Roboskî Katliamı'nın 13. yıl dönümü: Artık kardeşçe yaşayalım

Roboskî Katliamı’nın 13’üncü yılında yapılan anmada katledilenler anılırken, mezar başında yapılan konuşmalarda Kürt sorununun barışçıl, demokratik çözümü ve birlikte mücadele çağrısı öne çıktı.

28 Aralık 2024 12:24
Son Güncellenme Tarihi: 28 Aralık 2024 17:58
Paylaş

Şırnak’ın Uludere ilçesine bağlı Roboskî köyünde 34 kişinin savaş uçakları tarafından bombalanarak katledilişlerinin 13’üncü yıl dönümü anması mezarlık ziyaretiyle başladı. Sabahın erken saatlerinde katliamda yaşamını yitirenlerin kabirlerinin olduğu mezarlığa gitti. Siyah elbiseleri ve ellerinde katledilen çocuklarının fotoğrafıyla mezarlığı ziyaret eden aileler mezar başında dualar okuyarak gözyaşı döktü.

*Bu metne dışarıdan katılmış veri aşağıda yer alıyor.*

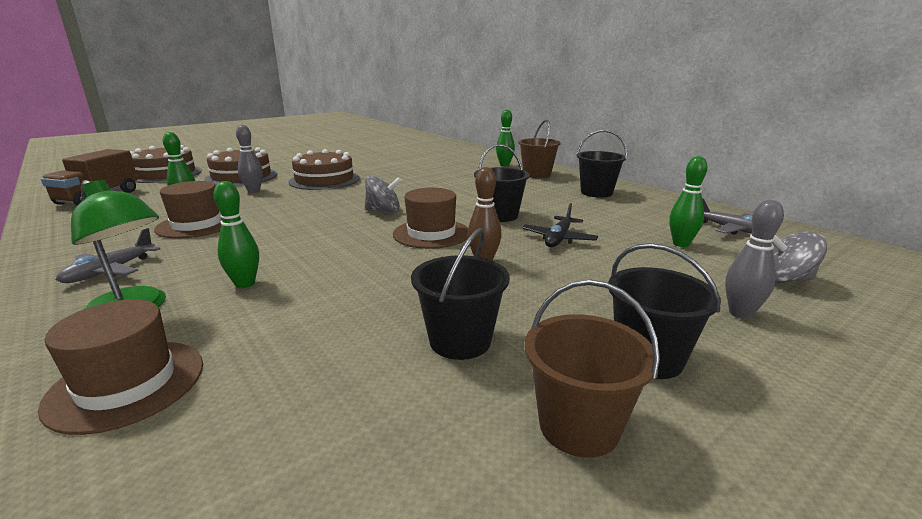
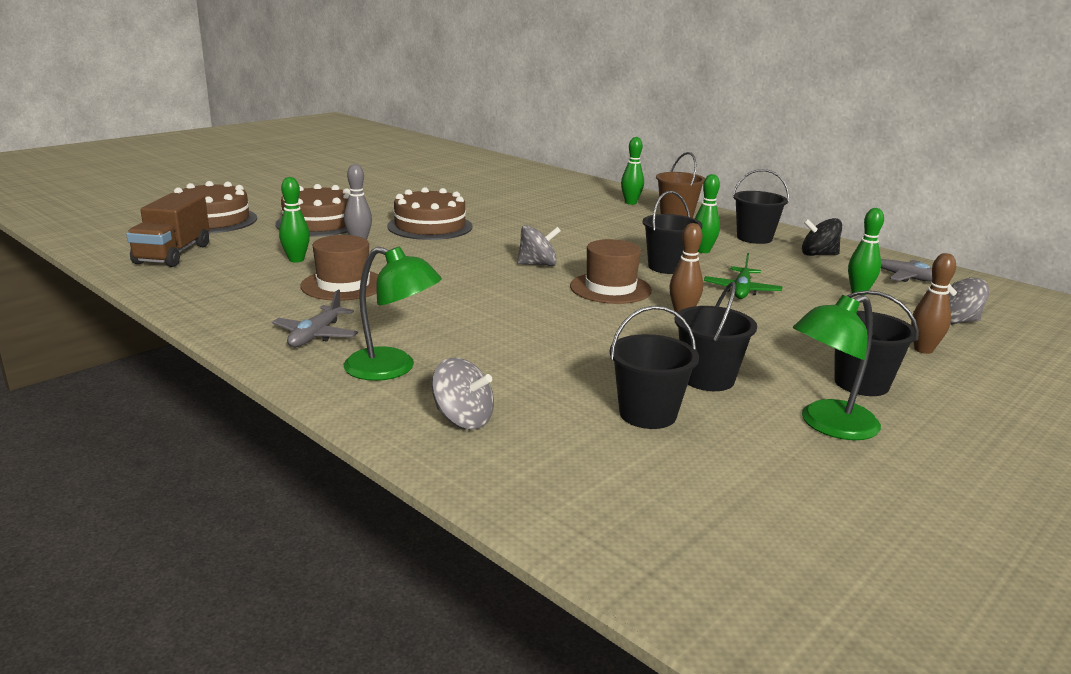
camera: 10 degrees left, 0 degrees up
brown hat [38,299,203,435] -> grey spinning top [431,358,494,429]
green bowling pin [213,181,259,288] -> green bowling pin moved to [695,174,720,253]
black plane [522,203,598,247] -> green plane [704,253,782,299]
brown bucket [524,280,660,458] -> green lamp [793,295,881,440]
grey bowling pin [725,200,784,319] -> brown bowling pin [911,253,956,354]
none -> black bucket [610,306,699,429]
none -> black spinning top [802,218,842,256]

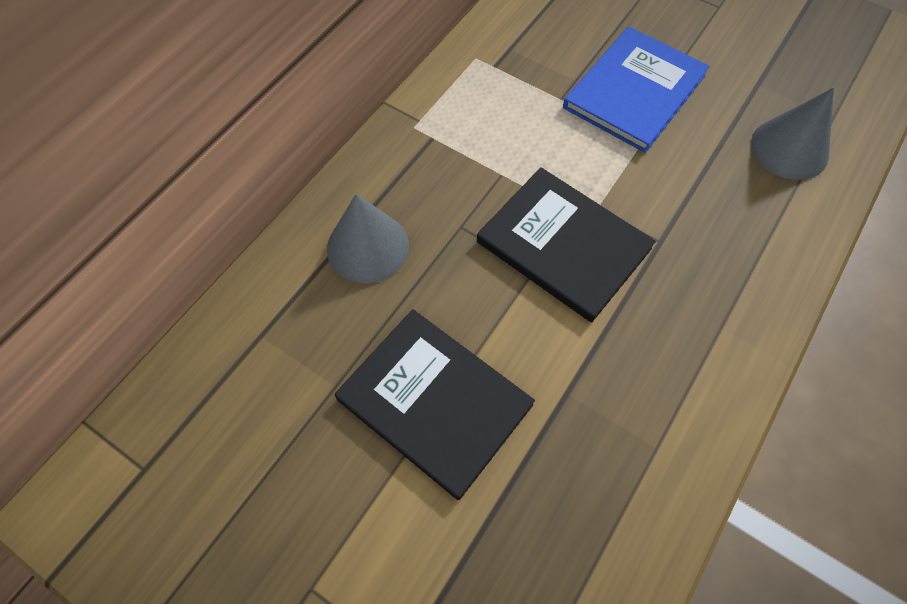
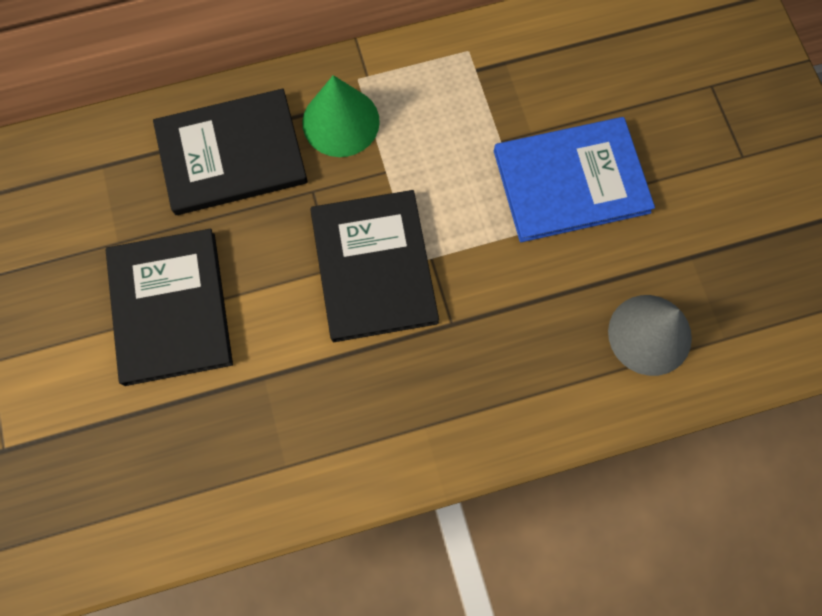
camera: 40 degrees right, 10 degrees up
grey cone [327,194,409,283] -> black book [153,89,308,215]
none -> green cone [302,75,380,157]

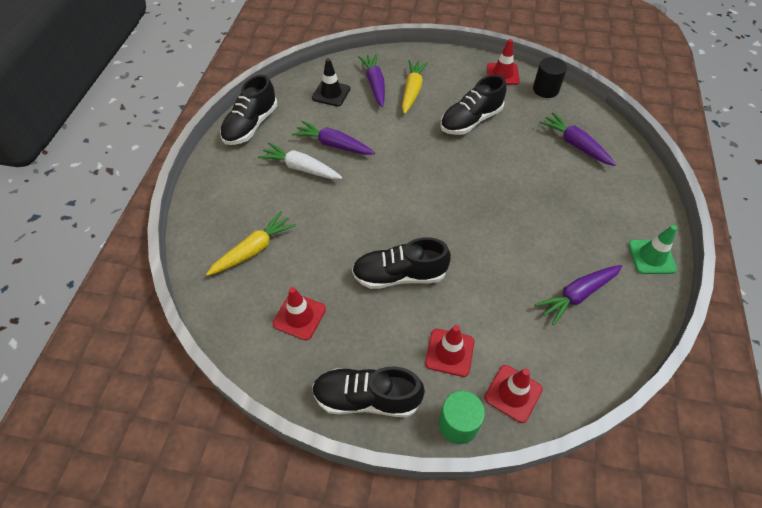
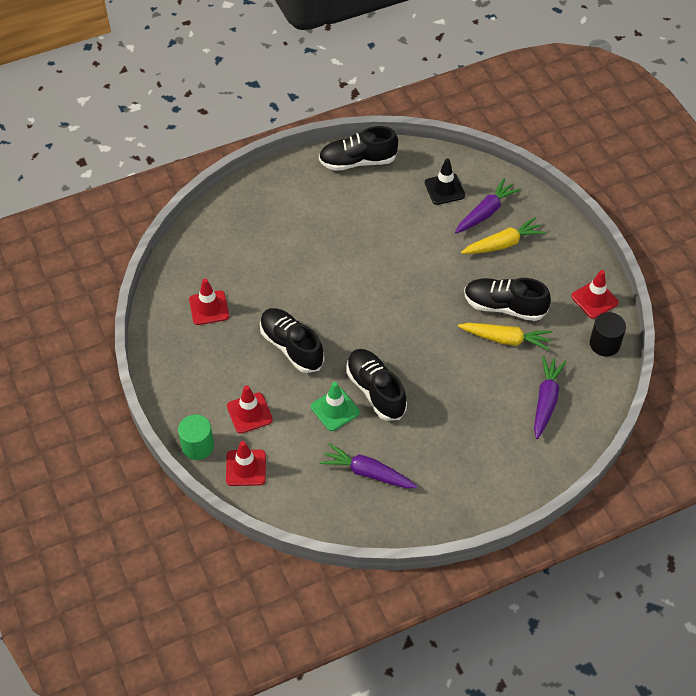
camera: 55 degrees right, 0 degrees up
yellow carrot [206,211,296,276] -> yellow carrot moved to [458,323,552,351]
white carrot [258,143,342,179] -> none
purple carrot [292,120,375,155] -> none
black shoe [312,367,425,417] -> black shoe moved to [346,349,407,421]
green traffic cone [628,225,677,274] -> green traffic cone moved to [311,382,360,431]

Aileler ziyarete gelenlere lokum ve şeker dağıttı. Anmaya Demokratik Bölgeler Partisi (DBP) Eş Genel Başkanı Keskin Bayındır, Halkların Eşitlik ve Demokrasi Partisi (DEM Parti) Eş Genel Başkanı Tuncer Bakırhan, DEM Parti Milletvekilleri, belediye eş başkanları, il örgütleri yöneticileri, Emek Partisi Genel Başkanı Seyit Aslan, CHP’den Levent Gök, Emekçi Hareket Partisi (EHP) MYK üyesi Sanem Deniz Kural, Türkiye Barolar Birliği (TBB) Yönetim Kurulu Üyesi Ali Bayram, KESK Genel Sekreteri Sevgi Yılmaz, Diyarbakır Baro Başkanı Abdülkadir Güleç ve çok sayıda kurum temsilcisi katıldı.

Katliamda hayatını kaybedenlerin mezarlarının bulunduğu alanda açıklama yapıldı. Açıklamada, “Roboskî Katliamı 13’üncü yılında adalet bekliyor” pankartı taşındı.

Saygı duruşunun ardından başlayan açıklamada, Roboskîli aileler adına, katliamda oğlu Serhat’ı kaybeden Halime Encü konuştu.

ROBOSKÎLİ ANNE HALİME ENCÜ: ADALET İSTİYORUZ

13 yıl geçtiğini, çocuklarının neden öldürüldüğünün açığa çıkarılmadığını söyleyen Halime Encü, “Failler nerede? Katilleri nerede? İçimiz yandı. Bu çocukların ne günahı vardı? Bedenlerini paramparça ettiniz. Zalimler… Artık yeter. Roboskî için adalet istiyoruz. Bizim çocuklarımız gitti, geriye kalanlar yaşasın. Cezaevlerinin kapısını açın. Artık birlikte yaşayalım, kardeşçe yaşayalım. Artık anneler ağlamasın” diye konuştu.

FINDIK: FAİLLER ER YA DA GEÇ HESAP VERECEK 

Şırnak Baro Başkanı Abdullah Fındık ise Roboskî’ye adalet gelmediği sürece kimsenin hukuktan bahsetmemesi gerektiğini dile getirdi. Dosyanın şu an AİHM’de olduğunu belirten Fındık, yaşanan katliamın faillerin yanında kalmayacağını vurguladı.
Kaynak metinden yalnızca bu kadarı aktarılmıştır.